Миронег посмотрел в глаза Игорю Святославичу, поклонился:
– Прощай!
Так они расстались.
Игорь Святославич повел дружинников навстречу воинам Гзака, а ковуй с лекарем скорой рысью уходили на юг, в противоположную битве сторону.
– Подождите! – расслышали они отчаянный крик.
Их догонял, неловко болтаясь в седле, одинокий всадник.
– Болгарин, – узнал Миронег.
– Паломник, – подтвердил ковуй.
– Это не моя война, – попытался оправдаться Богумил.
Миронег невесело улыбнулся.
Лукоморский шаман, бывший когда-то человеком, смотрел в безмолвии на восток, измазанный по краю неба кровью. Шаман молчал, окаменев в неподвижности. Половцы опасливо обходили его, застывшего в центре полевого стойбища подобно погребальному изваянию на холме.
Дух шамана был далеко, там, где на землях Кончака шла битва.
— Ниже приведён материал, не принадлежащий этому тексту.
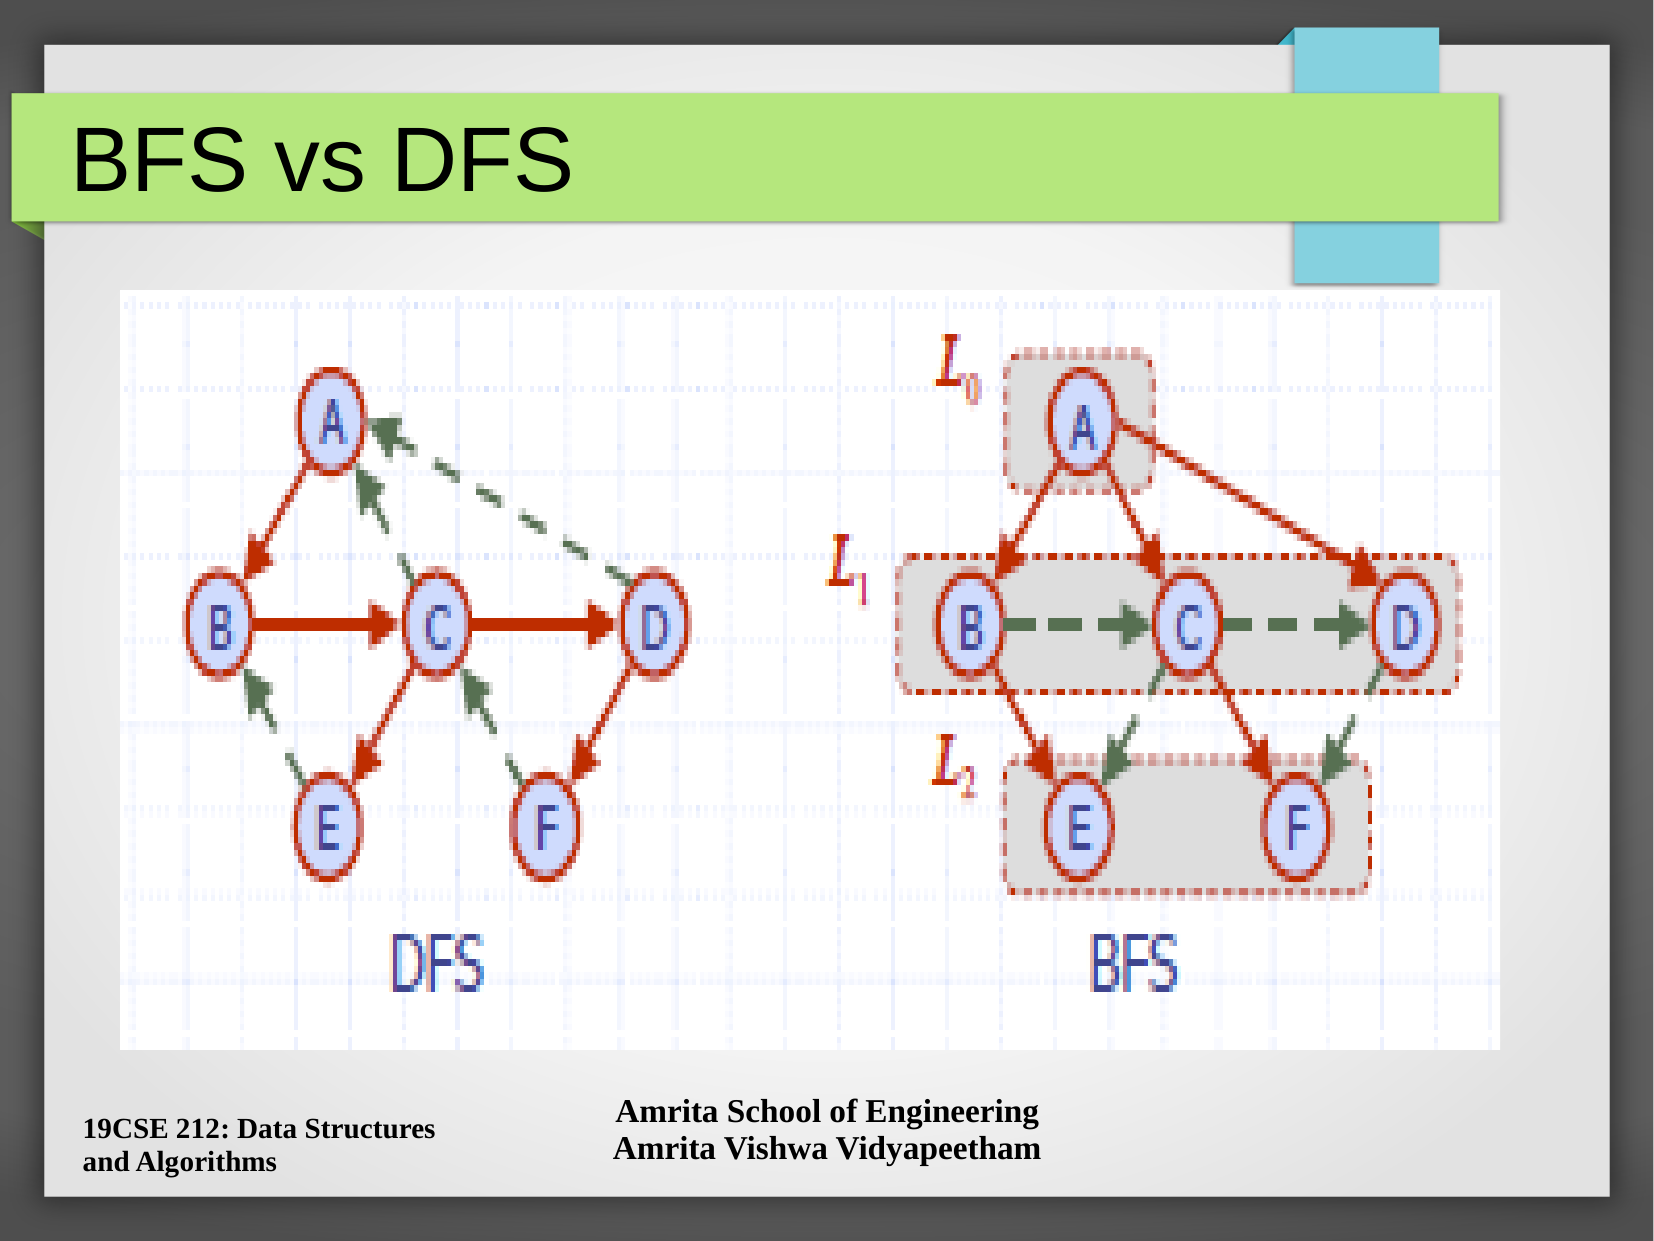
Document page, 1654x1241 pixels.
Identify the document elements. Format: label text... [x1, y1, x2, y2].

title BFS vs DFS [70, 106, 1229, 213]
picture [0, 0, 1654, 1241]
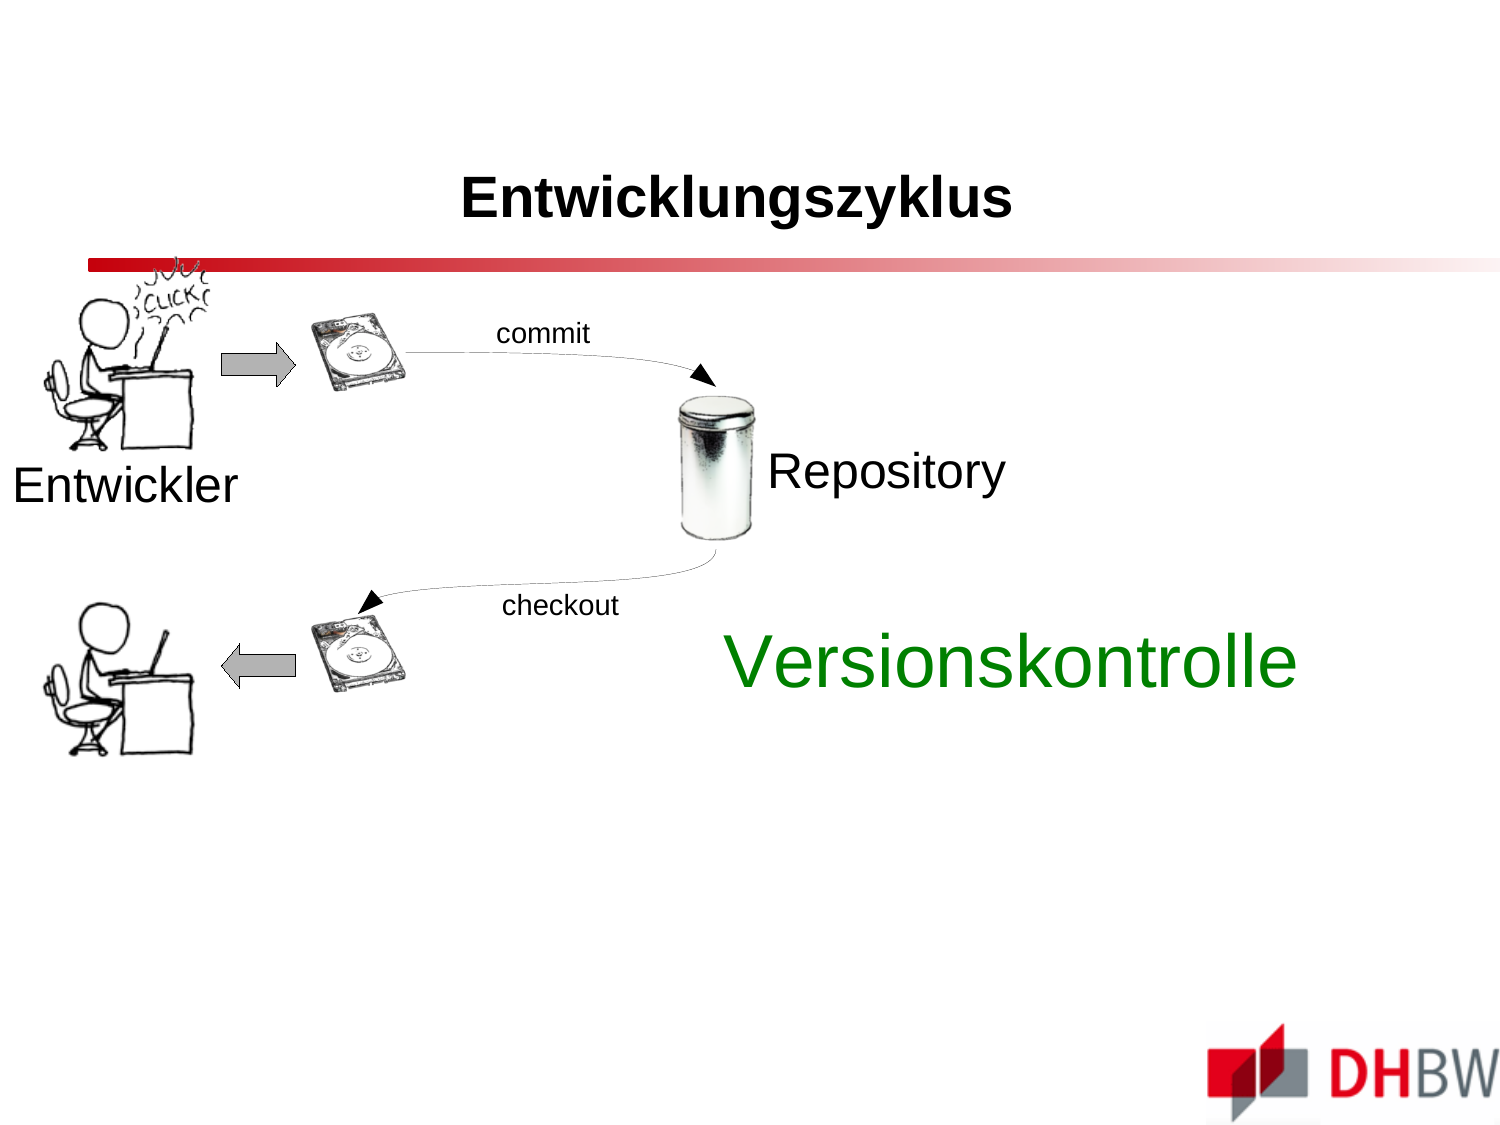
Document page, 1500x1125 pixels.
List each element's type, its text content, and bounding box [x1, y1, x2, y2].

Рядом с духом был еще кто-то, обернувшийся к нему спиной. Шаман не видел лица собеседника, только слышал голос, глуховатый и усталый. Так говорят торговцы после базарного дня.
– Много крови прольется, – глуховатый голос был печален. – Землю вспашут копытами, польют потом и кровью. И что? Ничего. На следующий год здесь ничего не вырастет. И через год – тоже. И через десять лет. Не растет трава на крови. Потом только, когда тела погребенных разложатся, полезут крапива да васильки. Цветы у них такие… синие… как кожа у остывших трупов. Не люблю, когда погибают молодые.
Незнакомец повернулся к духу шамана, и тот увидел застывший навеки оскал иссохшего черепа, пристально и бесцеремонно уставившегося темными провалами глазниц на собеседника.
– Привет тебе, Тот-У-Которого-Нет-Имени, – сказал дух шамана.
– Неправда, – ответил тот. – У меня много имен. И каждый из людей знает хотя бы одно.
Повелитель смерти шагнул вниз с облака, на котором сидел. Хлопнули крылья, и дух шамана увидел, как взмыл ввысь гигантский куман-лебедь с потемневшим человеческим скелетом на спине.